Rekayasa supply (ba’I ikhtikar)
Rekayasa supply dilakukan dengan
tujuan untuk mengambil keuntungan diatas harga normal dan melakukannya dengan
cara menimbun barang agar barang tersebut tidak beredar di pasar dan kemudian
menyebabkan barang tersebut naik.
Dari Ma’ar bin Abdullah bin
Fadhlah, katanya, aku mendengar Rasulullah saw bersabda, “Tidak melakukan
ihtikar kecuali orang yang bersalah (berdosa)” (HR Tirmidzi)
4.
Tallaqi Al-rukban
Yang dimaksud dengan hal ini
adalah ketika pengepul yang berada di desa membeli semua barang yang dihasilkan
oleh petani sebelum barang itu sampai di pasar atau di kota, biasa dikenal
dengan istilah monopsoni. Hal ini dilarang oleh Rasulullah dengan tujuan untuk
mencegah terjadinya kenaikan harga. Beliau memerintahkan agar barang-barang
langsung dibawa ke pasar, sehingga penyuplai barang dan para konsumen bisa
mengambil manfaat dari harga yang sesuai.
5.
Terjadi keadaan Al-Hasr (pemboikotan)
Distribusi barang hanya
dipusatkan pada salah satu penjual atau pihak tertentu. Oleh karena itu perlu
adanya penetapan harga untuk menghindari penjualan barang dengan harga yang
ditetapkan sepihak oleh orang-orang tertentu.
6.
Terjadi koalisi dan kolusi antar
penjual (kartel)
Terjadi koalisi dan kolisi antar
penjual (kartel) dimana sejumlah pedagang sepakat untuk melakukan transaksi
diantara mereka, dengan harga diatas ataupun dibawah harga normal.
7.
Ta’sir (penetapan
harga)
Penetapan harga adalah salah satu
praktik yang tidak diperbolehkan oleh syariat islam. Rasululah saw bersabda;
‘Fluktuasi harga itu adalah perbuatan Allah, sesungguhnya saya ingin berjumpa
dengan-Nya, dan saya tidak melakukan kedzaliman pada seorang yang bisa dituntut
dari saya’ (HR Abu Dawud).[12]
8.
Larangan ba’I ba’dh ‘ala ba’dh
Praktik yang dimaksud adalah
melakukan lonjakan atau penurunan harga oleh seseorang dimana kedua belah pihak
yang melakukan tawar menawar masih melakukan dealing, atau baru akan
menyelesaikan penetapan harga. Rasulullah saw bersabda: “Janganlah sebagian
dari kamu menjual atau penjualan sebagian yang lain” (HR Tirmidzi).[13]
9.
Larangan maks (pengambilan
bea cukai/pungli)
Dengan adanya beacukai hanya akan
menimbulkan melambungnya harga secara tidak adil, maka islam tidak setuju
dengan adanya cara ini. Rasulullah saw bersabda: “Tidak akan masuk syurga orang
yang mengambil beacukai”.[14]
10.
Penipuan (tadlis)
Jika seorang pembeli dan juga
penjual memiliki informasi yang sama mengenai suatu barang yang diperjual
belikan maka itu disebut pasar yang ideal. Ketika suatu pihak tidak memiliki
informasi yang sama dengan yang dimiliki oleh pihak yang lainnya (assymetric
information), maka salah satu pihak akan merasa dirugikan dan terjadi
kecurangan atau penipuan.[15]
Ibnu Taimiyah mengakui jika
keuntungan merupakan motivasi para pedagang, menurutnya pada pedagang berhak
untuk mendapatkan keuntungan dengan cara yang benar yang dapat diterima secara
umum tanpa merusak kepentingan dirinya sendiri dan kepentingan para konsumen.

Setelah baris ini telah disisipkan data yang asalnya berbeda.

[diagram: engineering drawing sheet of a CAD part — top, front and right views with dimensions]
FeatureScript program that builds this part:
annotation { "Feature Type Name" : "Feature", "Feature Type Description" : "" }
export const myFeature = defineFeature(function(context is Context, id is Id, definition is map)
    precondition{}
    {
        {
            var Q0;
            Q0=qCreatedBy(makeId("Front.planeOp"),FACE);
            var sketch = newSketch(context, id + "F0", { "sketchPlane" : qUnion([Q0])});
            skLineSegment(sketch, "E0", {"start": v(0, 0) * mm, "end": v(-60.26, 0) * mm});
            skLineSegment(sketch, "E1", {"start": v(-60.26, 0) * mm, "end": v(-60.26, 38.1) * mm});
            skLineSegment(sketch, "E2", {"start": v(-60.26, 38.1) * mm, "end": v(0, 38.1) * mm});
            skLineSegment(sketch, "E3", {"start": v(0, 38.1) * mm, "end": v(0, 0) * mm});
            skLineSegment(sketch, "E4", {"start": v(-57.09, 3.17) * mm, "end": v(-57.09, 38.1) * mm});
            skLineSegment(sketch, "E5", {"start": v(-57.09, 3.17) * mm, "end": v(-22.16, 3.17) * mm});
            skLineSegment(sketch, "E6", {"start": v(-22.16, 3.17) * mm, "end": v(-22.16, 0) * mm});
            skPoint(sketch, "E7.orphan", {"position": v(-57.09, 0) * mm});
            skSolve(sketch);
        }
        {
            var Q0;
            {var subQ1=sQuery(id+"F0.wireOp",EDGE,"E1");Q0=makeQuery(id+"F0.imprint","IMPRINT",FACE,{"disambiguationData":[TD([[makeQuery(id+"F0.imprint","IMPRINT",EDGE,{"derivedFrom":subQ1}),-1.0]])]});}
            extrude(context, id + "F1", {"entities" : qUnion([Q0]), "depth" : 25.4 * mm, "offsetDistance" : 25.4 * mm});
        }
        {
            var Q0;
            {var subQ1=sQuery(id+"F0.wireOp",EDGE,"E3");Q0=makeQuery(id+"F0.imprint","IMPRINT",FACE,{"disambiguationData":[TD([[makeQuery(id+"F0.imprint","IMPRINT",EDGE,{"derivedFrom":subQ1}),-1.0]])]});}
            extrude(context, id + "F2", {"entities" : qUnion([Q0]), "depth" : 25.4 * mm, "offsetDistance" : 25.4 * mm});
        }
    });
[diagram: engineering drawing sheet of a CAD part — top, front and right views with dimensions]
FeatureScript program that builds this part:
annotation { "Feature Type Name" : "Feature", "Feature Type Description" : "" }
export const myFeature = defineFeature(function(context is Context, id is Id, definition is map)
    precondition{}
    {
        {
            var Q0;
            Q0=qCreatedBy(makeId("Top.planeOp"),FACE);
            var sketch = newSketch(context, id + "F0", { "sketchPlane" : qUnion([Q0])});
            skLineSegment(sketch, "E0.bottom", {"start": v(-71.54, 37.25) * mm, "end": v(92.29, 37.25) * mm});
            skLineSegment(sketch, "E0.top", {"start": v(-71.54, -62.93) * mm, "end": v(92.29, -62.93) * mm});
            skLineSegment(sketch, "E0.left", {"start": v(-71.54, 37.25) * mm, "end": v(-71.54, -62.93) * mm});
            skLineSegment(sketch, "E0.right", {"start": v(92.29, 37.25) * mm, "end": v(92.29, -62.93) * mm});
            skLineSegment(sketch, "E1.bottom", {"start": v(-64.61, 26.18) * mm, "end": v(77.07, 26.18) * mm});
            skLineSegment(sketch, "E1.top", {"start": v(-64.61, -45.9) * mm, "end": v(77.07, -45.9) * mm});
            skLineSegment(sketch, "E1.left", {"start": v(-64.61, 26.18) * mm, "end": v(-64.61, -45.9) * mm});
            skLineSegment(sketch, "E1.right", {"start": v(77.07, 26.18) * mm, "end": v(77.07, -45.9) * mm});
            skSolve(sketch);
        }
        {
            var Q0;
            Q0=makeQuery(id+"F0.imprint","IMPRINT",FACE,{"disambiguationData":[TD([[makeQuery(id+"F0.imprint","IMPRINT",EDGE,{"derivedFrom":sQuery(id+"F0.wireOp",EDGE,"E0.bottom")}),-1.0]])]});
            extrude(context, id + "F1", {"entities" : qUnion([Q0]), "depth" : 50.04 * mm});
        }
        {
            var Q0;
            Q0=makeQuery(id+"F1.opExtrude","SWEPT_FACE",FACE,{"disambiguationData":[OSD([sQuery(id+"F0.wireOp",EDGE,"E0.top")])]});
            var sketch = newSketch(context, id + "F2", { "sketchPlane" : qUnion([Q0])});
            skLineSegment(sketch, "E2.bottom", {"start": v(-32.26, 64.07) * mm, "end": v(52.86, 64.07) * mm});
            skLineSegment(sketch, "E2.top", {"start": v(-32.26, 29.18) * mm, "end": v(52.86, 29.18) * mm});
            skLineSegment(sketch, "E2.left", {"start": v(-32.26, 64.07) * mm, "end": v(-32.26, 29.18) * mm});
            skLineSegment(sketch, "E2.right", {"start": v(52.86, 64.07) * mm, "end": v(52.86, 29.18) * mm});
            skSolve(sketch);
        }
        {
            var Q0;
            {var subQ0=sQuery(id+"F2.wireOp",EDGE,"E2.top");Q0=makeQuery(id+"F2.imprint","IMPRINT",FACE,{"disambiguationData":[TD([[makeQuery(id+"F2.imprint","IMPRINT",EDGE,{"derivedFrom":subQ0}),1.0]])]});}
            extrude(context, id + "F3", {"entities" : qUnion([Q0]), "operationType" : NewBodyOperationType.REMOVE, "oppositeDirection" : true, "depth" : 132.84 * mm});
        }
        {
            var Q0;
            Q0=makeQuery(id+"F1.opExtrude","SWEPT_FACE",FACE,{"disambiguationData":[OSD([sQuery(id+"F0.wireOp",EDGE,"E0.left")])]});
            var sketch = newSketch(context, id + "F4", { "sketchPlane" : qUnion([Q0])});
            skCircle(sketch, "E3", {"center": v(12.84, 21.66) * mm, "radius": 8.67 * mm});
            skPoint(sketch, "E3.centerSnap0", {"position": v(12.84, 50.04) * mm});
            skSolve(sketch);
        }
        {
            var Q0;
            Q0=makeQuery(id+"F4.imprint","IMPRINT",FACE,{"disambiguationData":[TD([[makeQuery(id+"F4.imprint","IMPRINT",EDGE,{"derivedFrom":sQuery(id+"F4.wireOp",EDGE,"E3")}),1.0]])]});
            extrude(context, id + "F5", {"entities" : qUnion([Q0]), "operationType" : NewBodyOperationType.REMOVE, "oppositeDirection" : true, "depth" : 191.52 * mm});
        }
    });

Ia juga mendefinisikan keuntungan yang adil sebagai laba normal secara umum
diperoleh dari jenis perdagangan tertentu tanpa merugikan orang lain.[16]
Ia juga tidak setuju mengenai
tingkat keuntungan yang tidak lazim dan bersifat eksploitatif (ghaban fah’sy)
dengan menggunakan kesempatan ketidakpedulian konsumen terhadap keadaan pasar
yang terjadi (mustarsil). Ia menjelaskan, ketika seseorang memperoleh
barang dan memperjualbelikan untuk mendapatkan keuntungan dan dikemudian hari
diizinkan untuk melakukan hal itu, namun mereka tidak boleh mengenakan
keuntungan yang lebih tinggi daripada harga yang sedang berlaku terhadap orang
miskin dan seharusnya tidak menaikkan harga terhadap mereka yang sangat
membutuhkan.
Seorang pedagang tidak boleh
mengenakan harga yang lebih tinggi daripada harga normal kepada orang yang
sedang tidak sadar. Dan juga ketika seorang konsumen sangat membutuhkan suatu
barang yang menjadikan permintaan konsumen terhadap barang itu menjadi inelastis,
seorang pedagang harus tetap mengenakan keuntungan yang sama dengan keuntungan
yang diperoleh dari orang lain yang sifat permintaannya elastis.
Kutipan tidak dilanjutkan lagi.